** STORED DATA follows **
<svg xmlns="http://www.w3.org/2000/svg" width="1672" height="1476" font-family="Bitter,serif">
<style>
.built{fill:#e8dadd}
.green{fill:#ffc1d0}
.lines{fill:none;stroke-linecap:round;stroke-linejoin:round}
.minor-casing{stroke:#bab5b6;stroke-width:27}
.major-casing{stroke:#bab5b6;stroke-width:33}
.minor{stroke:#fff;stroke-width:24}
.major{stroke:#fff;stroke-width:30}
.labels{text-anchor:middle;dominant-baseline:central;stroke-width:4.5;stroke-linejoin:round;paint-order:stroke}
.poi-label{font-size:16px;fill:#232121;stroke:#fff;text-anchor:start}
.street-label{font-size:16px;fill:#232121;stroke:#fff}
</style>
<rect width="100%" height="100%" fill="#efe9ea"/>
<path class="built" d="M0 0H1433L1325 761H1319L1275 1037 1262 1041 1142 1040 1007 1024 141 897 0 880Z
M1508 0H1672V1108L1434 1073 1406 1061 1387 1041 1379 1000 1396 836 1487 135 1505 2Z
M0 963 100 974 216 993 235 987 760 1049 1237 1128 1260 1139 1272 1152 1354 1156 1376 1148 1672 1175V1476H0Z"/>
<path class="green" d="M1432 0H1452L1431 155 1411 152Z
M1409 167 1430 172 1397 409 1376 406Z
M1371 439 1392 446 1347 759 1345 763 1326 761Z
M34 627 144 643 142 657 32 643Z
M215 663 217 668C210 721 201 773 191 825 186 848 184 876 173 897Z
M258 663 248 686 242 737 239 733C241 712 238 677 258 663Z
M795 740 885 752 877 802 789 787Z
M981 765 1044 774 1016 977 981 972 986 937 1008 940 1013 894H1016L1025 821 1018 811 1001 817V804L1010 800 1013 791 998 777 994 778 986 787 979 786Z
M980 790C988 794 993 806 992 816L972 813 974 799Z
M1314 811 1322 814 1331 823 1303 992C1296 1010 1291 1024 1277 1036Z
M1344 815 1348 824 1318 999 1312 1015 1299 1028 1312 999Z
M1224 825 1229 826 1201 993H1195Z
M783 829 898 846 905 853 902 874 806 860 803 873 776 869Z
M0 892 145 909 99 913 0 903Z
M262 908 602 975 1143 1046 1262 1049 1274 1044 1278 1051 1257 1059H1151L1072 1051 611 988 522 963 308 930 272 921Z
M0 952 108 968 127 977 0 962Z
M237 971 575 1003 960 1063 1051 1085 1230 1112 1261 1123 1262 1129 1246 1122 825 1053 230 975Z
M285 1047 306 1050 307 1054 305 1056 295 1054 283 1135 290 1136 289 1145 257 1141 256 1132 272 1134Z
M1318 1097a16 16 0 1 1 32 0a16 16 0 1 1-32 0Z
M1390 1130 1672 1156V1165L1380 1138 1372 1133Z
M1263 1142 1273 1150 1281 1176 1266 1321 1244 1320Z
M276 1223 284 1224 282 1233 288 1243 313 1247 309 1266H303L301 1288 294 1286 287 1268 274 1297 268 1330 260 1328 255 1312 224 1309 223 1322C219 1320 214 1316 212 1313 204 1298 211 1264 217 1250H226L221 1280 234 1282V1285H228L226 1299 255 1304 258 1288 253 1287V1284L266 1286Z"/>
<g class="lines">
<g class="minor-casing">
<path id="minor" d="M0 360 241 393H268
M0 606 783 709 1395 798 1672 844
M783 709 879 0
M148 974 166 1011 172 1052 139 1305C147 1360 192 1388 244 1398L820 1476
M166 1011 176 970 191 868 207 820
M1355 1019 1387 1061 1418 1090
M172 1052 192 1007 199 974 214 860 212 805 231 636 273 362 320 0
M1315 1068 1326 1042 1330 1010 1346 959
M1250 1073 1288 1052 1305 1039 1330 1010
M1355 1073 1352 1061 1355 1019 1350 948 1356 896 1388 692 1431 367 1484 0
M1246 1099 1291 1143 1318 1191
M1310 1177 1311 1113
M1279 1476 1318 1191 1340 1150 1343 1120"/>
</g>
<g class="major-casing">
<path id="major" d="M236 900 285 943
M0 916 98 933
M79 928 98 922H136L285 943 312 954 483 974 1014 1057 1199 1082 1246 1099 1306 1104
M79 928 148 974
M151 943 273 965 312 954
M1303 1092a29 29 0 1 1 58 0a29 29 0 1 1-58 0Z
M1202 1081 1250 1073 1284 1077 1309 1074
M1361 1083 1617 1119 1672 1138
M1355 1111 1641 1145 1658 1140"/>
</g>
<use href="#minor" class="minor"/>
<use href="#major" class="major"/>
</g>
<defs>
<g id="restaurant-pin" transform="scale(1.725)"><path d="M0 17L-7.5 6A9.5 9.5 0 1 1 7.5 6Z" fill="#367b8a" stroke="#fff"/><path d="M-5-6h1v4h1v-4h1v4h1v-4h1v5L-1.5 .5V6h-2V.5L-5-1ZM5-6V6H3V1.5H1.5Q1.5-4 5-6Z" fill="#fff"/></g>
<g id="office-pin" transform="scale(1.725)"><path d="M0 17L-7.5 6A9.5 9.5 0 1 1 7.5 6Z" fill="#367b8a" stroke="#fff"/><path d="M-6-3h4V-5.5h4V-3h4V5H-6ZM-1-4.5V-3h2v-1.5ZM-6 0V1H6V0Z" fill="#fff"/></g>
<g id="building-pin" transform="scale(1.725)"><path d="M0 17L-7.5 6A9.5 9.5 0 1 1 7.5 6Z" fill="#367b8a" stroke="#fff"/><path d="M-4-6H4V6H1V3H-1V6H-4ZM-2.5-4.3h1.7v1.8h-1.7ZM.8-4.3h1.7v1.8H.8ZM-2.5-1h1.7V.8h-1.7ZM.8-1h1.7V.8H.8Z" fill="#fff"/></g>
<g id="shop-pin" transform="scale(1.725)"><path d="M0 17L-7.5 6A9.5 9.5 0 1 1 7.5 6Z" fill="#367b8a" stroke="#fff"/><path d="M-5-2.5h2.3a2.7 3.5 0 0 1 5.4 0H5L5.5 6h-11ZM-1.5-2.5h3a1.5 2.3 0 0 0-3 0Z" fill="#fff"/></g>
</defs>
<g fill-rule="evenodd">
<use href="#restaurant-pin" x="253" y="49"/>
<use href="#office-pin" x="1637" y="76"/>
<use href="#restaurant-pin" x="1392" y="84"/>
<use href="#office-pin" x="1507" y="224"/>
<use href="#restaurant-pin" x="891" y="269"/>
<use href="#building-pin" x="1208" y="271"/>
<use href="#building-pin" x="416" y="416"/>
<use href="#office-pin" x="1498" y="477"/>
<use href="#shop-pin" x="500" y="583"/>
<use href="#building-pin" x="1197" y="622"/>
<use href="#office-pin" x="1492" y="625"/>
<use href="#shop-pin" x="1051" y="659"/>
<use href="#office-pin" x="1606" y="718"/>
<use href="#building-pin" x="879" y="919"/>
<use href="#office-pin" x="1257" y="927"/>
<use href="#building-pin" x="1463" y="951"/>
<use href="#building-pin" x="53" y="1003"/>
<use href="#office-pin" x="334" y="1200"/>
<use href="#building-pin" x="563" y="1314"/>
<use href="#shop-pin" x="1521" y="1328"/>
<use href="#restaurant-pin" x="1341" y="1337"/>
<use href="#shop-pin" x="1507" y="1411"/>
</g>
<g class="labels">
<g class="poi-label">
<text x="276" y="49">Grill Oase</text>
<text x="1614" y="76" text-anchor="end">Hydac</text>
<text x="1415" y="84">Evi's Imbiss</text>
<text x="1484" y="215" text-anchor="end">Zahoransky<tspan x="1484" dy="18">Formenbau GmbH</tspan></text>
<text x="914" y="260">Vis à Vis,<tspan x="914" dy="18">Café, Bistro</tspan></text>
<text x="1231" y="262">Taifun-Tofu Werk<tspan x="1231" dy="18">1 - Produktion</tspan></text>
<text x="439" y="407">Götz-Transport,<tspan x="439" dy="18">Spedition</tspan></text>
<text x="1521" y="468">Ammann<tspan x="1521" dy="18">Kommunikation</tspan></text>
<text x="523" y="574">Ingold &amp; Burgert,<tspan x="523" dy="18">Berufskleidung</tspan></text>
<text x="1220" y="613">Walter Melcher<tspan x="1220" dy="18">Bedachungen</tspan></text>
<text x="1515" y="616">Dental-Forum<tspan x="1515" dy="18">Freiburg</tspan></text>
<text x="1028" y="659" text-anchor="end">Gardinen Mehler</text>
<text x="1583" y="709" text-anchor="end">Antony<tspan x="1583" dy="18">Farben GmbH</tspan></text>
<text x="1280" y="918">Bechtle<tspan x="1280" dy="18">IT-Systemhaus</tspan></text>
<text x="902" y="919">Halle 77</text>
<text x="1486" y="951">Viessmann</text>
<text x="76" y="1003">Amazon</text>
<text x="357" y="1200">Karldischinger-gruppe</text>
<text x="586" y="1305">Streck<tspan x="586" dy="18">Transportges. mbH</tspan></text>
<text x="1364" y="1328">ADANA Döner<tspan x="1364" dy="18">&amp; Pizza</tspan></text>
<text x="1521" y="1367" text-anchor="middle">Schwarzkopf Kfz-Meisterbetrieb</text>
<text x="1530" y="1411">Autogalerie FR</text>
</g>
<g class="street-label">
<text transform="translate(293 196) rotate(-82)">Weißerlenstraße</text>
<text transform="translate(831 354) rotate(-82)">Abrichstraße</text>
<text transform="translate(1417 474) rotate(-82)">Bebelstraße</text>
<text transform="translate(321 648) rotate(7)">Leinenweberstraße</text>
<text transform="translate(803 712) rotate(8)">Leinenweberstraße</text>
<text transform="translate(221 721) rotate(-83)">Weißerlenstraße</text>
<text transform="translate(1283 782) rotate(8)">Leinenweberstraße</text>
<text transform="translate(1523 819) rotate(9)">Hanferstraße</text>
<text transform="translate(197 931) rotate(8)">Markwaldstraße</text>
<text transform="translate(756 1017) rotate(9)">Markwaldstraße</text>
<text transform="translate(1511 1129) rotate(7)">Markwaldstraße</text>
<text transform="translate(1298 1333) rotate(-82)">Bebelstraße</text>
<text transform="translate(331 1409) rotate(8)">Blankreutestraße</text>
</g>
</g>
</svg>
** End of STORED DATA **
• _PROMPT_:
Search the entries for the string "casing" and copy each line where it occurs.

• _RESULT BELOW_:
.minor-casing{stroke:#bab5b6;stroke-width:27}
.major-casing{stroke:#bab5b6;stroke-width:33}
<g class="minor-casing">
<g class="major-casing">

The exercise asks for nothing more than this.